Palazzo della Civiltà Italiana
Bugün bu anıtsal yapı tüm görkemiyle Fendi markasının genel merkezine ev sahipliği yapıyor. Binada yer alan arşivler, tasarım ofisleri ve kreatif departmanları ziyaret ederek tarihsel bir yapının çağdaş moda dünyasıyla nasıl bütünleştiğine tanıklık ettik. Fendi’nin bu ikonik binada yürüttüğü operasyon İtalyan mirasını sahiplenen, yeniden yorumlayan ve küresel bir sahneye taşıyan kültürel bir aktör olarak konumunu net bir şekilde ortaya koyuyor.
Moda nesnesinden sanat eserine
Arşivlerde gezerken Fendi’nin sürdürülebilirlik ve zanaatkârlık alanında öncü projelerinden biri olan Hand to Hand (El Ele) inisiyatifi kapsamında kullanılan tekniklere dair somut örneklerle karşılaştık. Dantel, batik, taş ve boncuk işlemeciliği, makrome ve dokuma gibi geleneksel el sanatlarının ustalıkla harmanlandığı bu teknikler, projeye katılan zanaatkârların bilgi ve deneyimlerinin yaşatılması için temel oluşturuyor. Bu tekniklerle üretilen ikonik Fendi çantaları sadece birer moda objesi değil, aynı zamanda kültürlerarası diyalogu ve nesiller arası bağları güçlendiren canlı birer sanat eseri niteliği taşıyor.

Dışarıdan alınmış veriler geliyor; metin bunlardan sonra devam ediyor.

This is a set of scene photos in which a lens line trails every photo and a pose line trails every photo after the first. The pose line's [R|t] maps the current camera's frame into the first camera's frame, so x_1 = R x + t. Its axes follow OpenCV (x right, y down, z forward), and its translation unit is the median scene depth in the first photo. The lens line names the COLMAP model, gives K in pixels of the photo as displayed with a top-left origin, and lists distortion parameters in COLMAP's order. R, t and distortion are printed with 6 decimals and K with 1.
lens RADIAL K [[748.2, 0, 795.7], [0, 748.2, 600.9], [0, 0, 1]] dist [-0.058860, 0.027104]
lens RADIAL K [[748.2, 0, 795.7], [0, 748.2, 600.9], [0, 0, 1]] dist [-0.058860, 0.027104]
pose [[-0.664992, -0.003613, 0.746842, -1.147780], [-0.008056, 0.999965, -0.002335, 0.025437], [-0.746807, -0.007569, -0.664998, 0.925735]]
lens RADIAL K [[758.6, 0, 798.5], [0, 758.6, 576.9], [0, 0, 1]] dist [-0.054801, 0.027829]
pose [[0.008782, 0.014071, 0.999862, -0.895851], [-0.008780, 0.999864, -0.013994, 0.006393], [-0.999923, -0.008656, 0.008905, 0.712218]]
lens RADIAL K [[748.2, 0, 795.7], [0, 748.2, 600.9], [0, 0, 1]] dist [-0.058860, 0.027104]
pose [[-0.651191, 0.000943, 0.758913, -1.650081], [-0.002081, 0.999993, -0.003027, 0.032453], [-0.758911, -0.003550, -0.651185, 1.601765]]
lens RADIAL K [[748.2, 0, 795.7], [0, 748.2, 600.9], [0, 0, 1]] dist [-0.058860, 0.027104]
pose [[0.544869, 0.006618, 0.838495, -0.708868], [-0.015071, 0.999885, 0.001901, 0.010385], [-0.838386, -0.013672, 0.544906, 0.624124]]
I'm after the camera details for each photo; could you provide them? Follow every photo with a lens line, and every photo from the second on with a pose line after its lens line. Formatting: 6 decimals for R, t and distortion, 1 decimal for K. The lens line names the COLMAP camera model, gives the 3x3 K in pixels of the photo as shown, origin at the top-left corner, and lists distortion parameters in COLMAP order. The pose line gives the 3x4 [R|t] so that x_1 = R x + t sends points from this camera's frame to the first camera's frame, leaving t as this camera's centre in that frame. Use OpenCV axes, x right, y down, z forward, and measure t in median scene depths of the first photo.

Lüks moda sektörüne mensup dünya çapındaki markaların elde ettiği gelirlerin bir kısmını çağdaş sanat projelerine ayırması kültürel üretimin sürdürülebilirliği açısından büyük önem taşıyor. Günümüzde özellikle İtalya’daki küresel moda devleri sanatla ilişkilerini yalnızca görsel bir tamamlayıcı olarak görmekten öteye taşıyarak marka kimliklerini derinleştiren ve toplumsal sorumluluklarını yansıtan stratejik bir araç olarak konumlandırıyorlar. Bu kapsamda çağdaş sanat projeleri, müzelerle gerçekleştirilen iş birlikleri, sanatçı rezidansları ve küratöryel sergiler gibi platformlarla hem kültürel üretime katkı sağlıyor hem de sanatçılara ve yaratıcı topluluklara finansal kaynak, görünürlük ve geniş kitlelere ulaşma imkânı sunuyorlar. Bu karşılıklı beslenme ilişkisi moda endüstrisinin sınırlarını sanatla kesiştirerek genişletiyor, sanatın erişilebilirliğini arttırıyor ve moda sadece bir tüketim nesnesi olmaktan çıkıp toplumsal ve kültürel bir iletişim aracı hâline geliyor. Dilerim ülkemizin de endüstri kuruluşları ve moda devlerinin sahipleneceği bu tip projeleri daha sık görmeye başlarız.